Antwoord:
Er is geen twijfel mogelijk over het feit dat verwijzingen naar engelen in de Schrift spreken over mannelijke wezens. Het Griekse woord “engel” in het Nieuwe Testament, angelos, is in de mannelijke vorm. In feite bestaat de vrouwelijke vorm van angelos niet. Er zijn drie geslachten in grammatica — mannelijk (hij, hem, zijn), vrouwelijk (zij, haar), en onzijdig (het). Er wordt nooit naar engelen verwezen in enig ander geslacht dan het mannelijk. In de vele verschijningen van engelen in de Bijbel, wordt er nooit naar een engel verwezen met “zij” of “het”. Verder zagen engelen er, wanneer ze verschenen, uit als menselijke mannen (Genesis 18:2, 16; Ezechiël 9:2).

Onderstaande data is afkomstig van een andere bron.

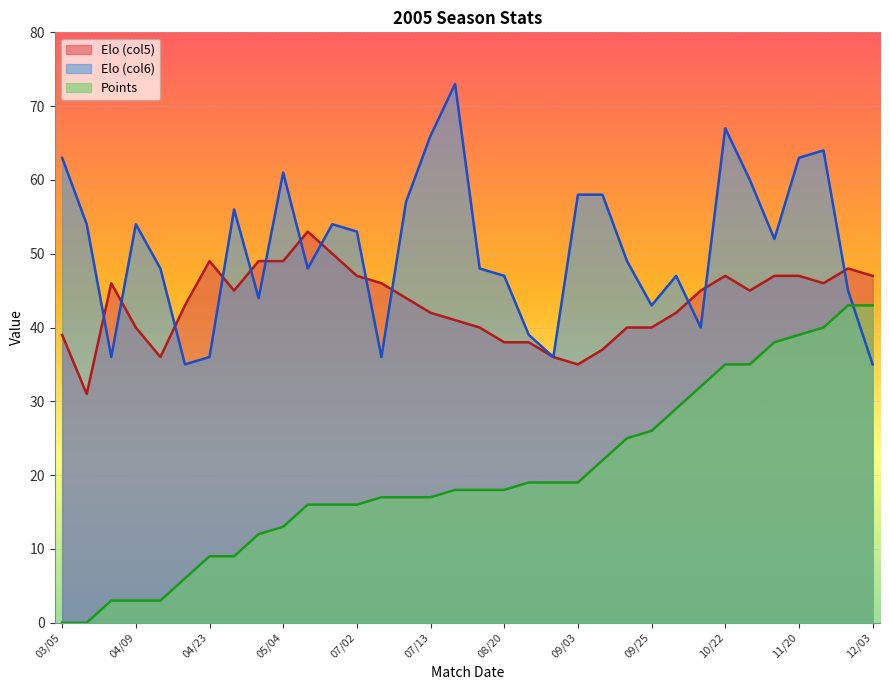

After their last crossing, which series has the higher values: Elo (col6) or Elo (col5)?

Elo (col5)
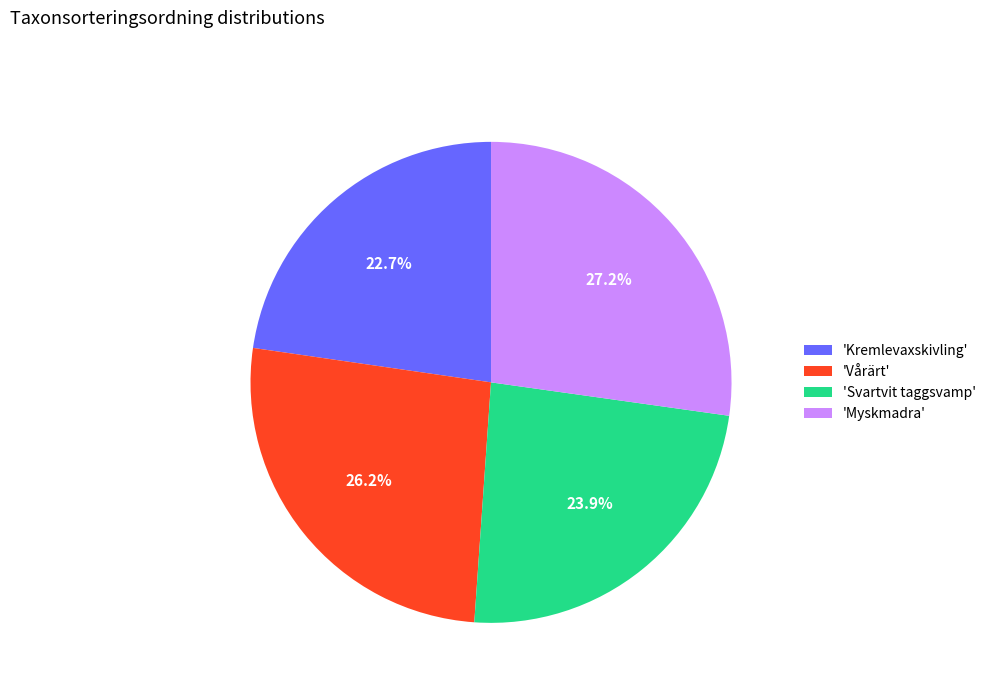

Which slice is the smallest?

'Kremlevaxskivling'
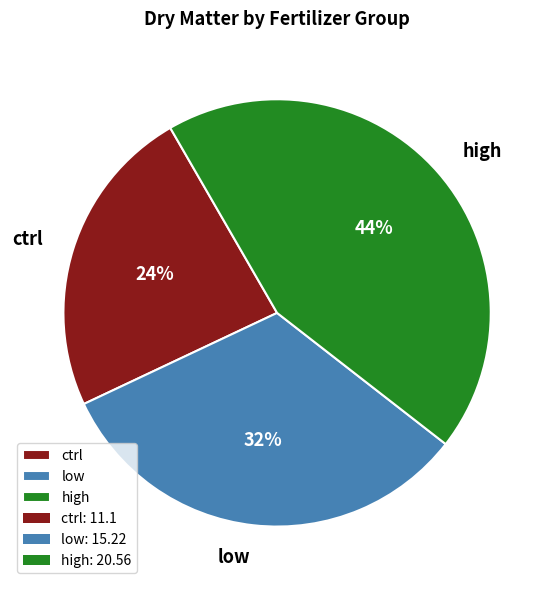

Does ctrl represent more than half of the total?

No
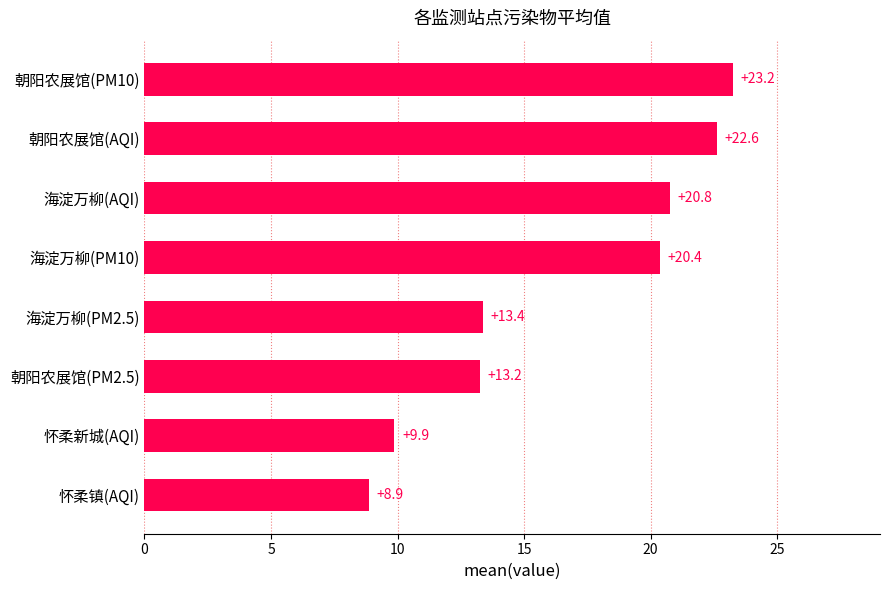

List the labels in order of value, smallest first.

怀柔镇(AQI), 怀柔新城(AQI), 朝阳农展馆(PM2.5), 海淀万柳(PM2.5), 海淀万柳(PM10), 海淀万柳(AQI), 朝阳农展馆(AQI), 朝阳农展馆(PM10)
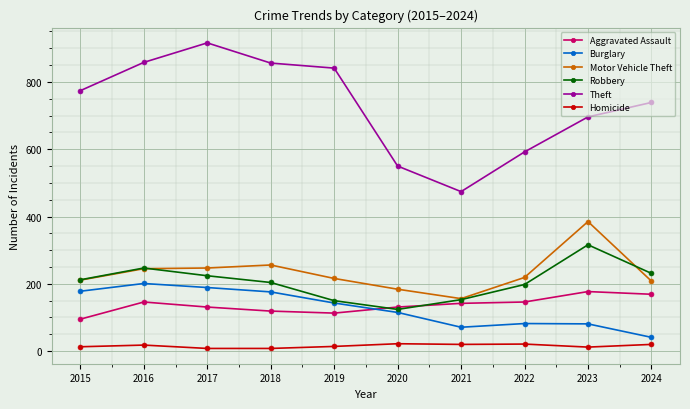

In Homicide, how many points are higher than both neighbors (excluding endpoints)?

3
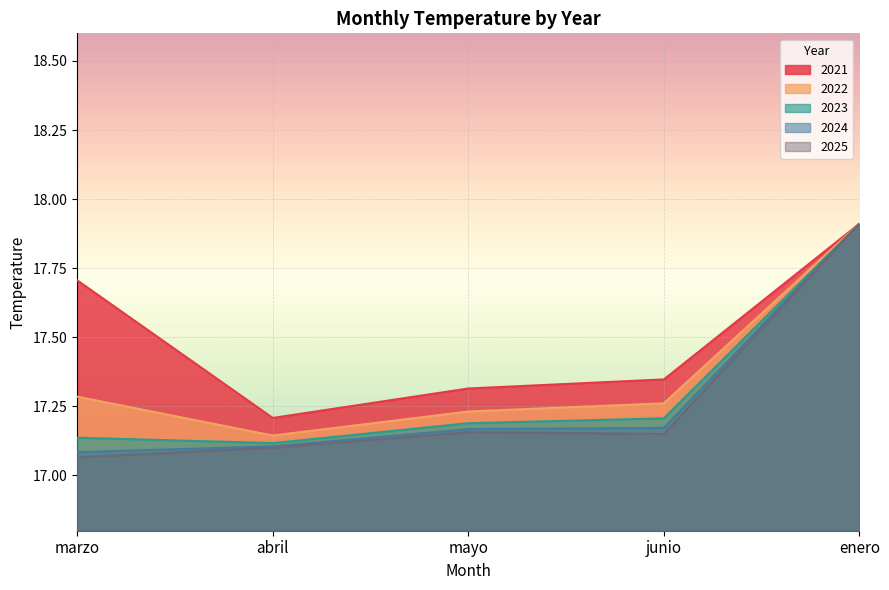

Reading left to right, extract all data points from this chart.

2021: marzo=17.7	abril=17.2	mayo=17.3	junio=17.3	enero=17.9
2022: marzo=17.3	abril=17.1	mayo=17.2	junio=17.3	enero=17.9
2023: marzo=17.1	abril=17.1	mayo=17.2	junio=17.2	enero=17.9
2024: marzo=17.1	abril=17.1	mayo=17.2	junio=17.2	enero=17.9
2025: marzo=17.1	abril=17.1	mayo=17.2	junio=17.2	enero=17.9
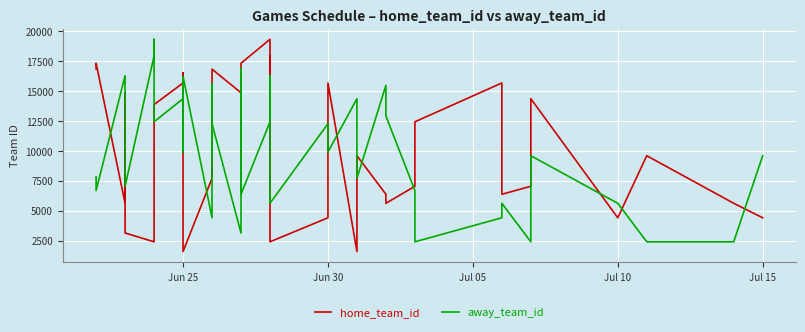

At how many categories does at least one series exceed 8741?

32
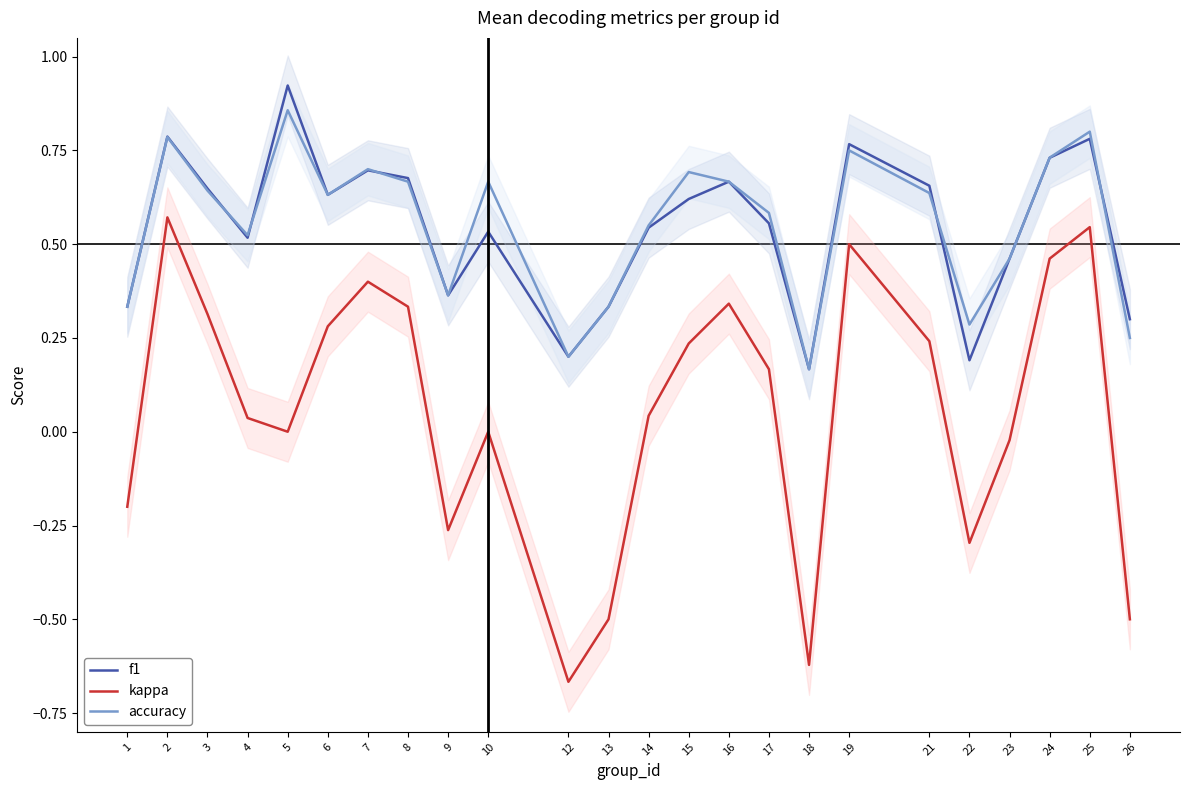

True or false: kappa has a value of -0.1 at 1.

False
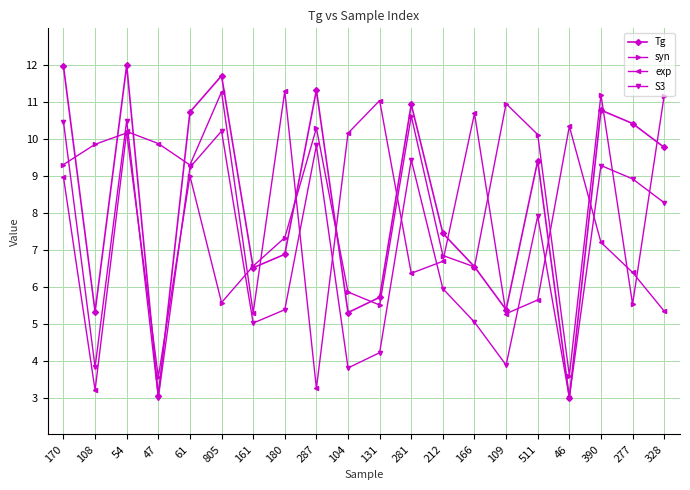

At which category is the sum across all series the highest?

54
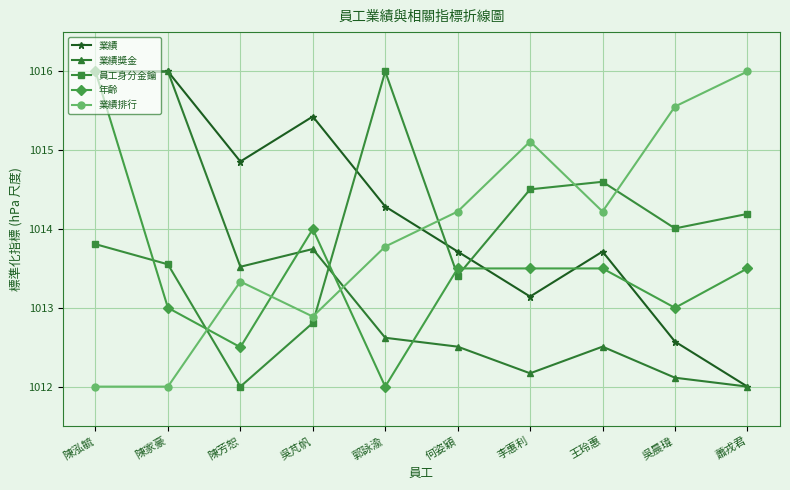

Is the value of 員工身分金鑰 at 吳晨瑋 greater than the value of 年齡 at 陳泓毓?

No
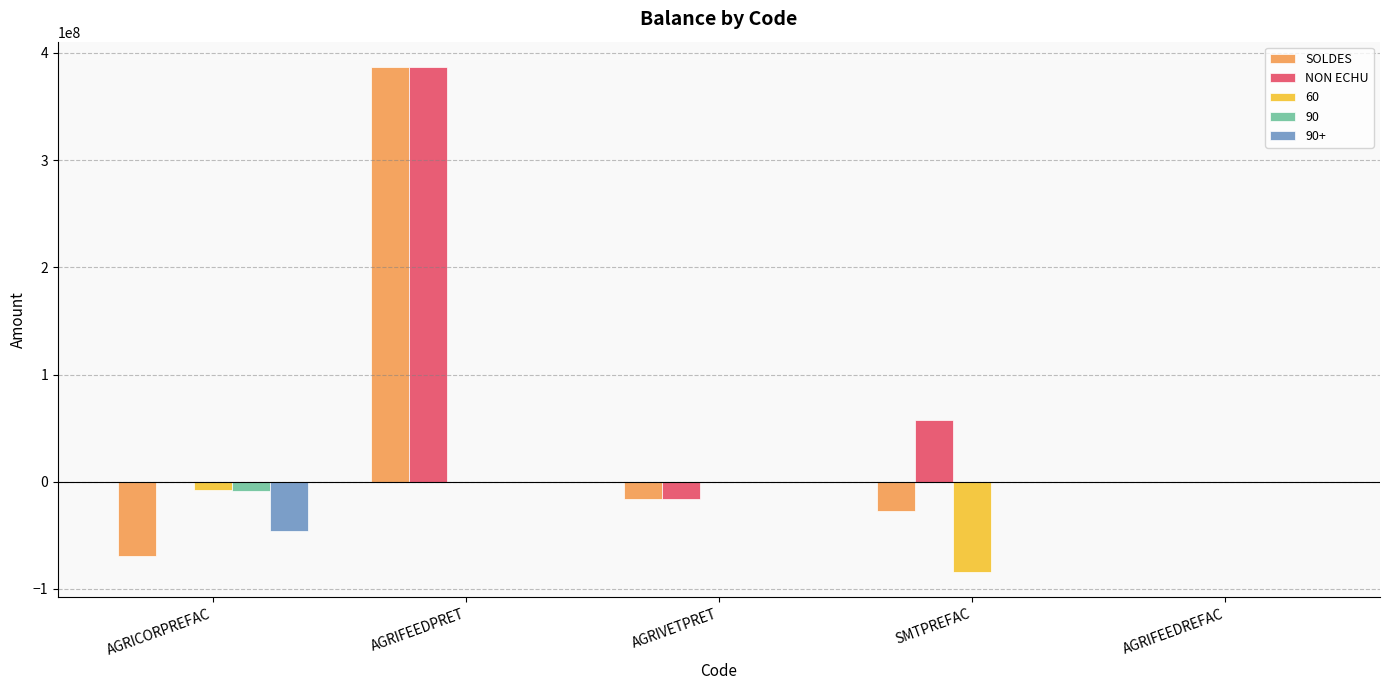

Which series has the largest total across all categories?

NON ECHU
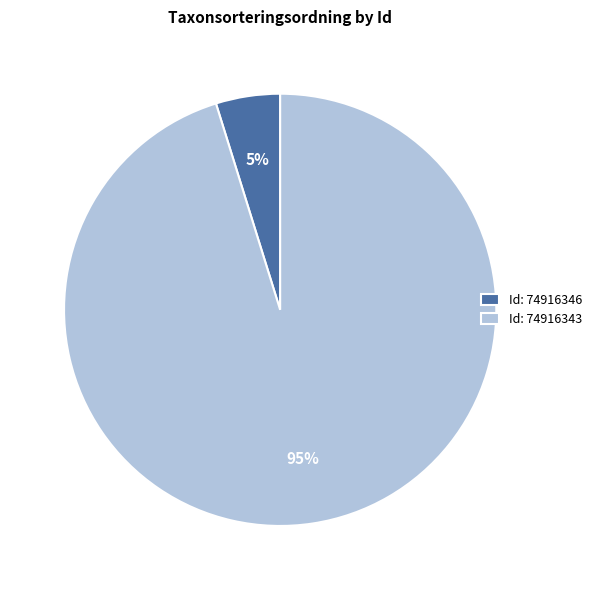

Combined, do Id: 74916343 and Id: 74916346 account for over 50%?

Yes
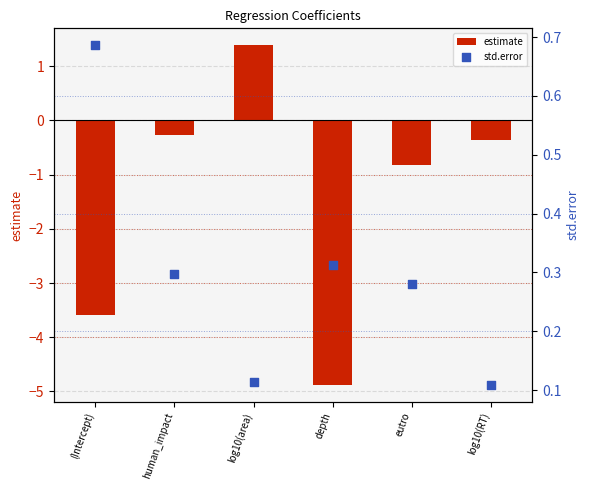

What is the total value across all series at eutro?

-0.6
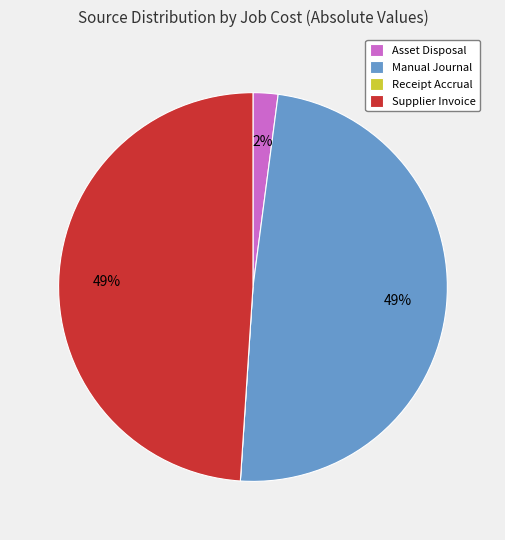

Does Manual Journal account for over 50% of the chart?

No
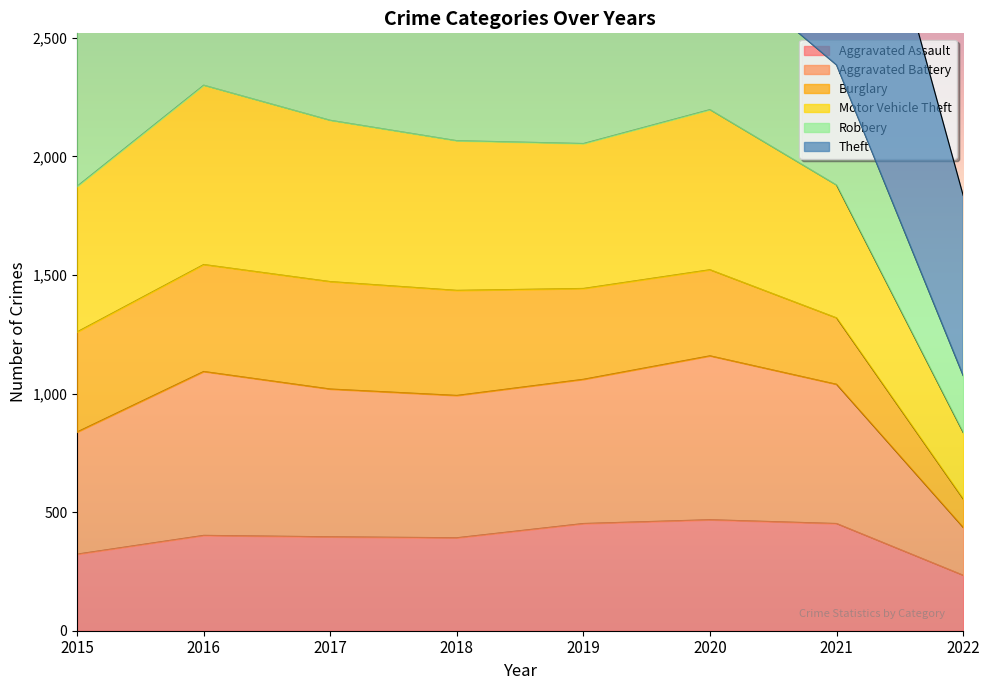

True or false: Aggravated Assault has a value of 684 at 2020.

False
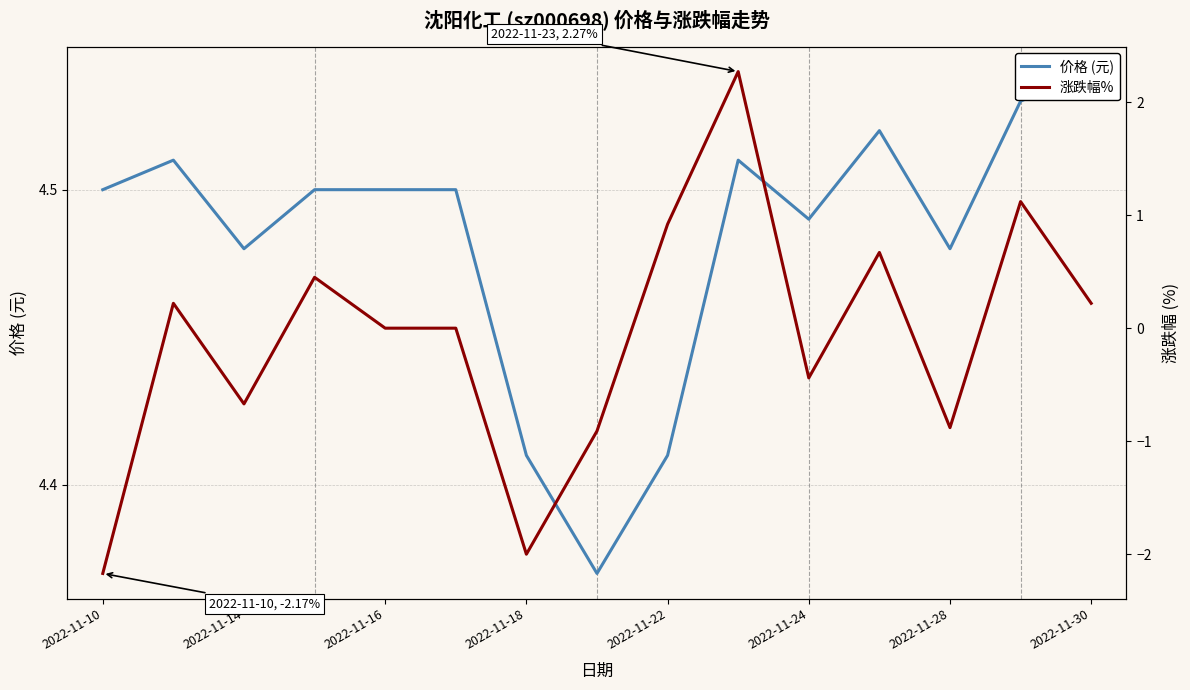

What is the spread (max minus min) of values at 13?

3.4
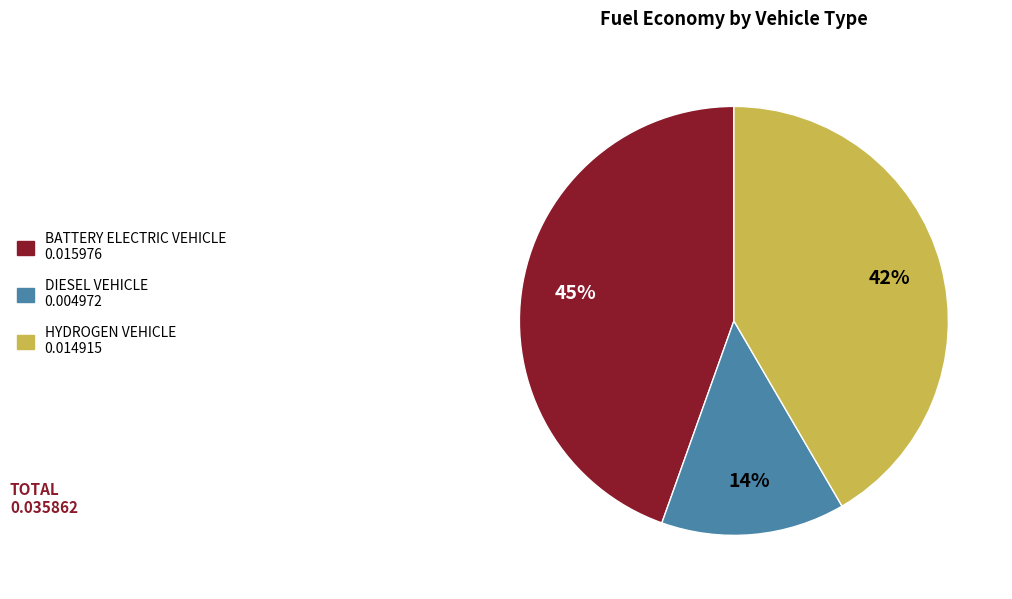

Is there a majority slice in this chart?

No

In de Schrift komt nooit een engel voor die eruit ziet als een vrouw.
De enige engelen die in de Bijbel bij naam worden genoemd — Michaël, Gabriël, Lucifer — hadden mannelijke namen en er wordt in het mannelijk geslacht naar hen verwezen. Openbaring 12:7: “…Michaël en zijn engelen”; Lucas 1:29: “ Ze (Maria) schrok hevig bij het horen van zijn (Gabriëls) woorden”; Jesaja 14:12: “O morgenster, gij (Lucifer) zoon des dageraads!” Andere verwijzingen naar engelen zijn altijd in het mannelijk geslacht. In Rechters 6:21 hield de engel de staf in zijn hand. Zacharia stelde een engel een vraag en meldt dat hij antwoordde (Zacharia 1:19). Als er over de engelen in Openbaring gesproken wordt, gebeurt dit altijd met “hij” en “zijn” (Openbaring 7:1; 10:1; 5; 14:19; 16:2, 4, 17; 19:17; 20:1).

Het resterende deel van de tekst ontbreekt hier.